You've probably seen them - those round little knobs poking up from residential rooftops. Those are turbines (also known as whirlybird vent), a type of roof vent that provides a valuable service no homeowner should overlook. Here's what to know!
The turbine vent
While a turbine looks a little complex at first glance, it's actually very simple. Much like a window, this round vent is powered by the wind. It houses a circular fan that's very sensitive to breezes. When the wind blows the right way, it turns the fan, which in turn draws up air from the attic and disperses it. There are good reasons why you see these round vents on so many houses - let's take a look at the advantages.
The benefits of using a turbine
- Attic ventilation: Roof vents need to move hot, humid air from the attic to the outdoors, so that humidity doesn't build up and cause, mold, rot or other moisture problems that Findlay Roofing regularly sees when dealing with attic issues. Since turbines are attached directly to attic spaces, they can siphon away that moist air effectively. This feature is particularly useful in winter months, when homes are filled with rising warm air that needs to be dispersed.
- Alternative to ridge vents: Ridges vents are slits along the ridges below a roof. They are incredibly effective at venting hot attic air, but there's not always room for them. When an attic space needs ventilation but there's no more room for ridge vents, turbine vents are usually the next best solution. They are very flexible regarding placement, and there's almost always room for them.

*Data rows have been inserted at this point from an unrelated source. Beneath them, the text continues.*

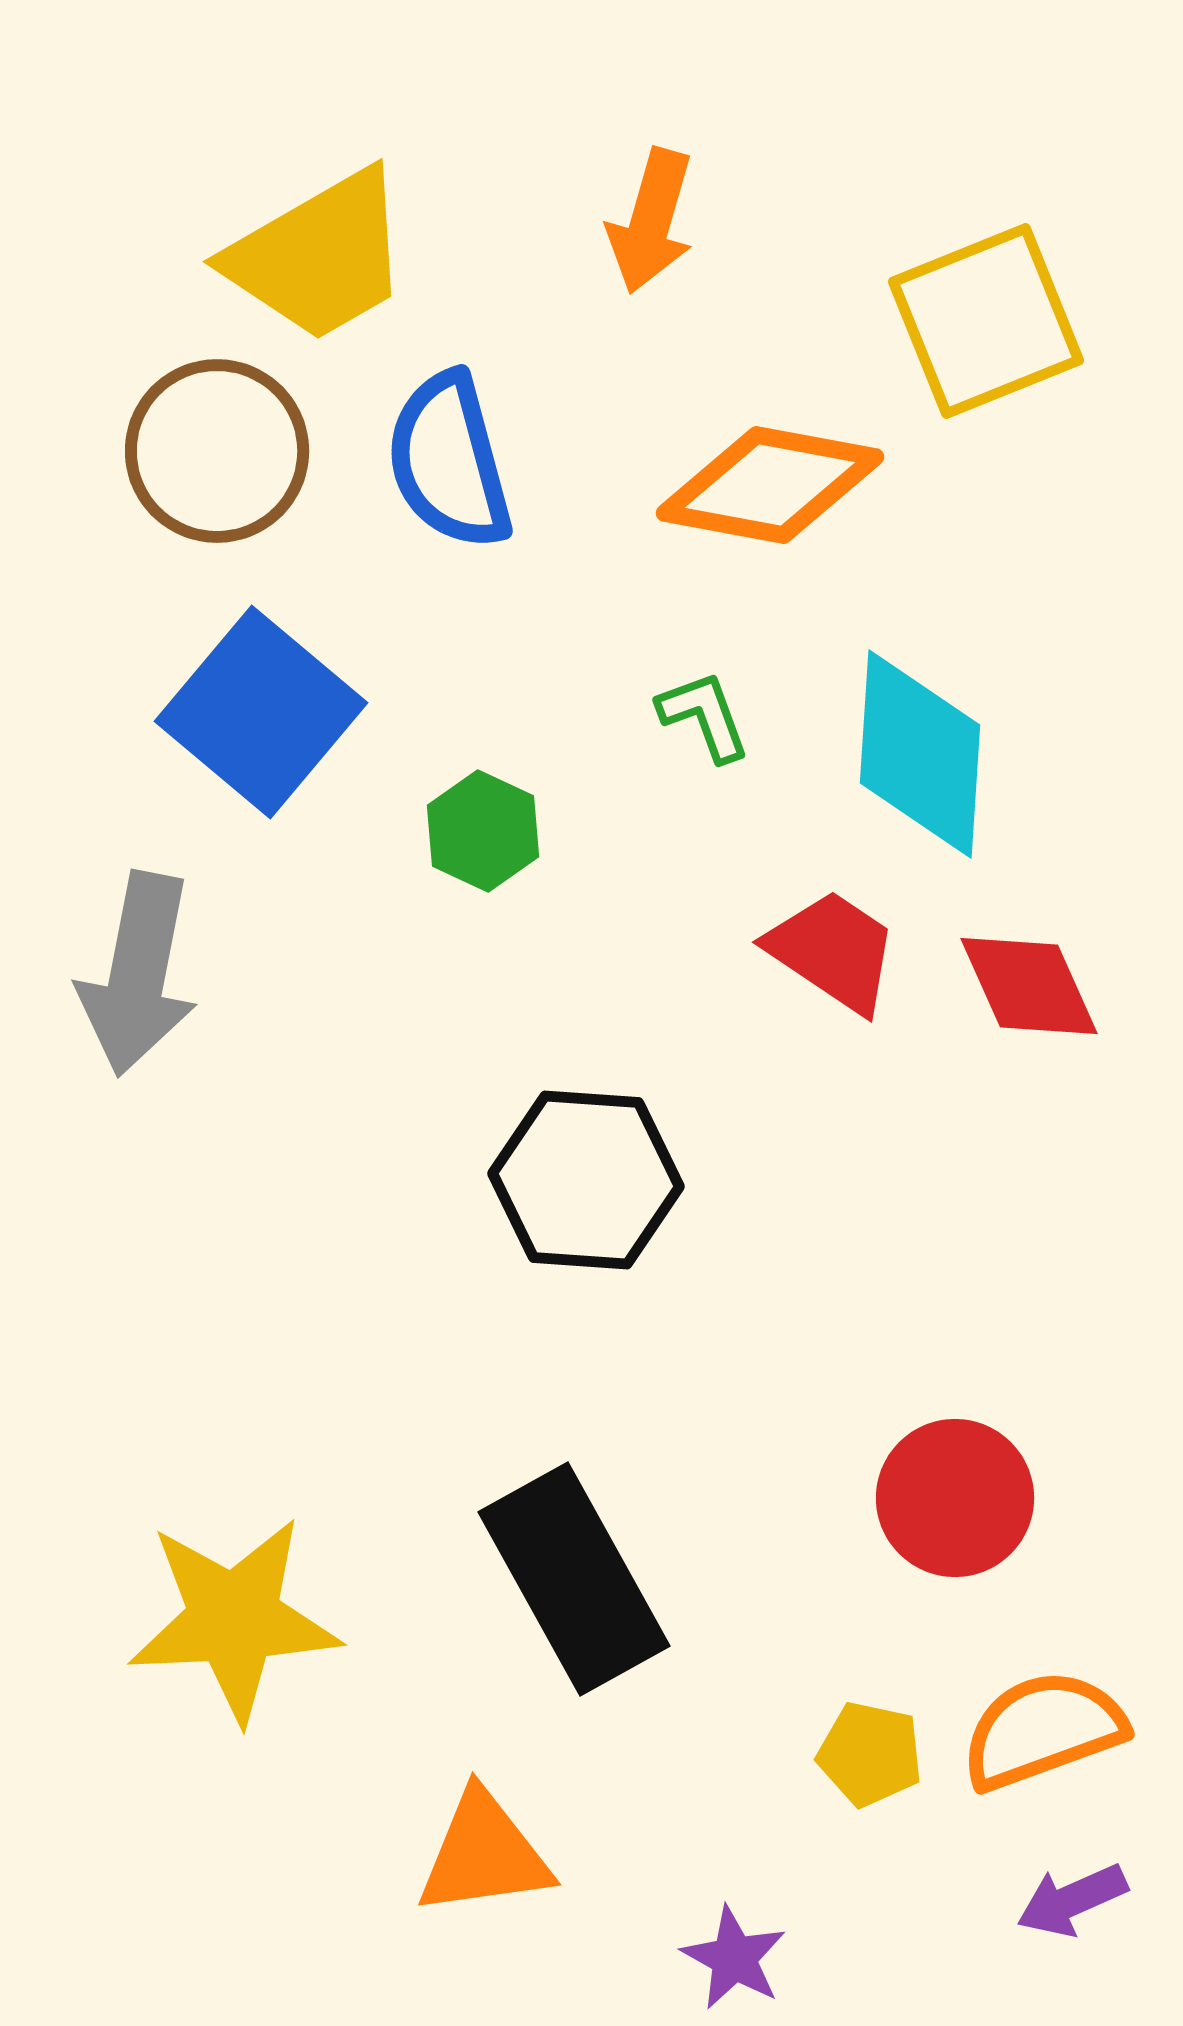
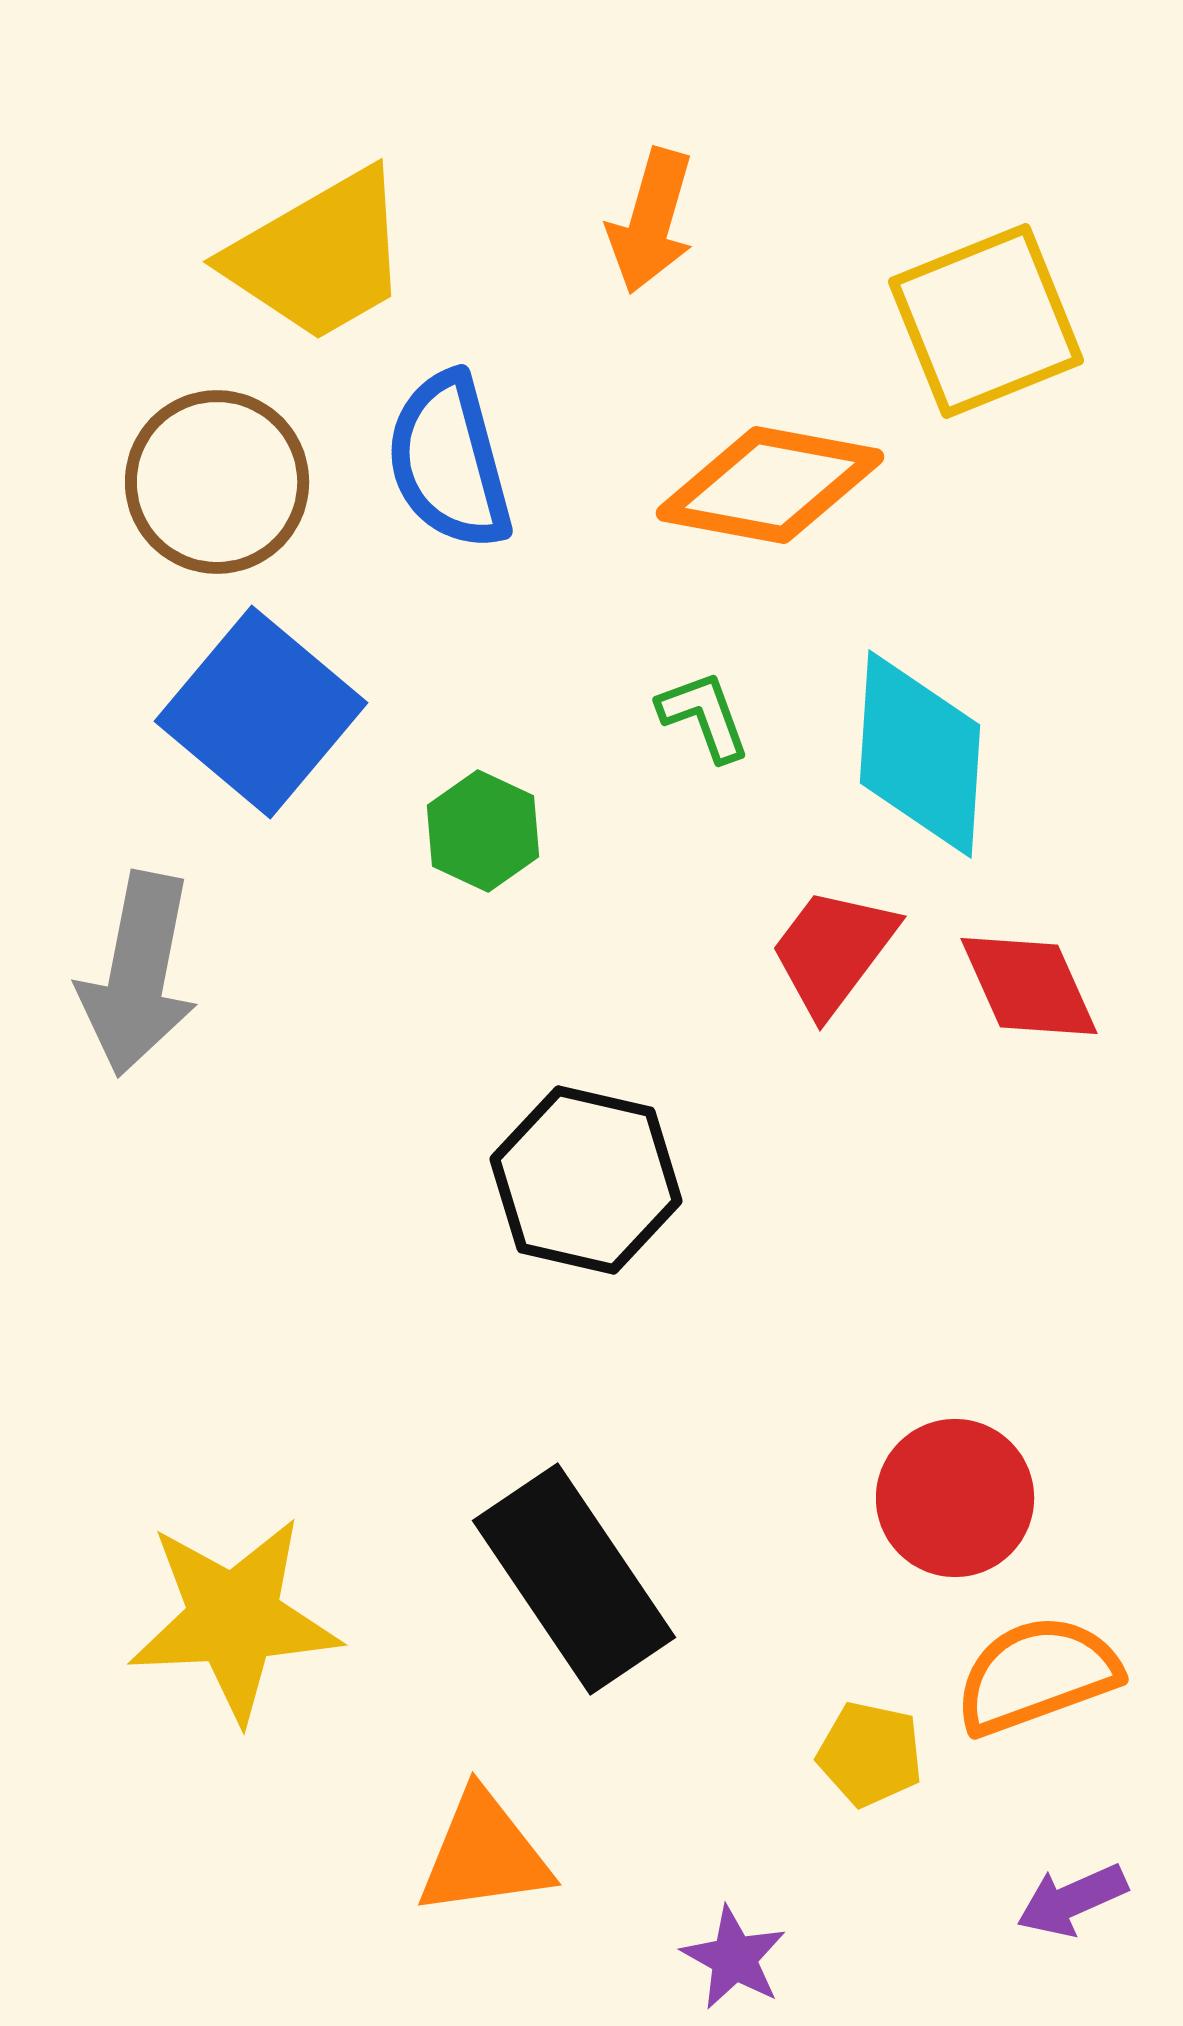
brown circle: moved 31 px down
red trapezoid: rotated 87 degrees counterclockwise
black hexagon: rotated 9 degrees clockwise
black rectangle: rotated 5 degrees counterclockwise
orange semicircle: moved 6 px left, 55 px up
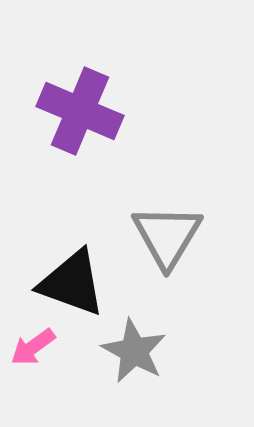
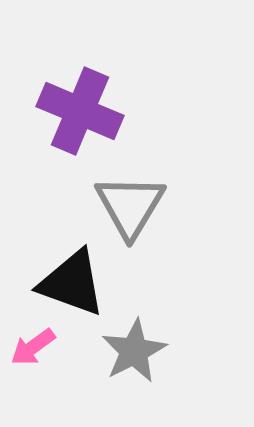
gray triangle: moved 37 px left, 30 px up
gray star: rotated 16 degrees clockwise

- No need for an energy source: Turbines are what we call passive vents, which means they don't need an energy source to run - just a little bit of wind, which is usually present on rooftops even during relatively calm days. That means they move a lot of air without incurring any electric costs, ever. The only price you need to worry about is the installation cost.
- They rarely break down: Because of their simple, rounded design, turbine vents are rarely disturbed by anything outside of large debris. They can keep going for many years into the future with only simple maintenance.
While turbines may be durable, they can age, especially when exposed to frequent storms or attic moisture. The exposure causes rust, wear and other problems: A common issue with turbine vents is that they develop a "squeak" later on in life, which can grow irritating. Regular application of an oil like WD-40 can help prevent this problem, and high-quality models don't suffer from the squeaks as much.
Additionally, installing a turbine requires careful cutting around shingles, placement, and at least a couple layers of sealant to fully protect. It's usually a job best left to professionals. Fortunately, they do come in a variety of color patterns, so you should be able to find one that matches your roof.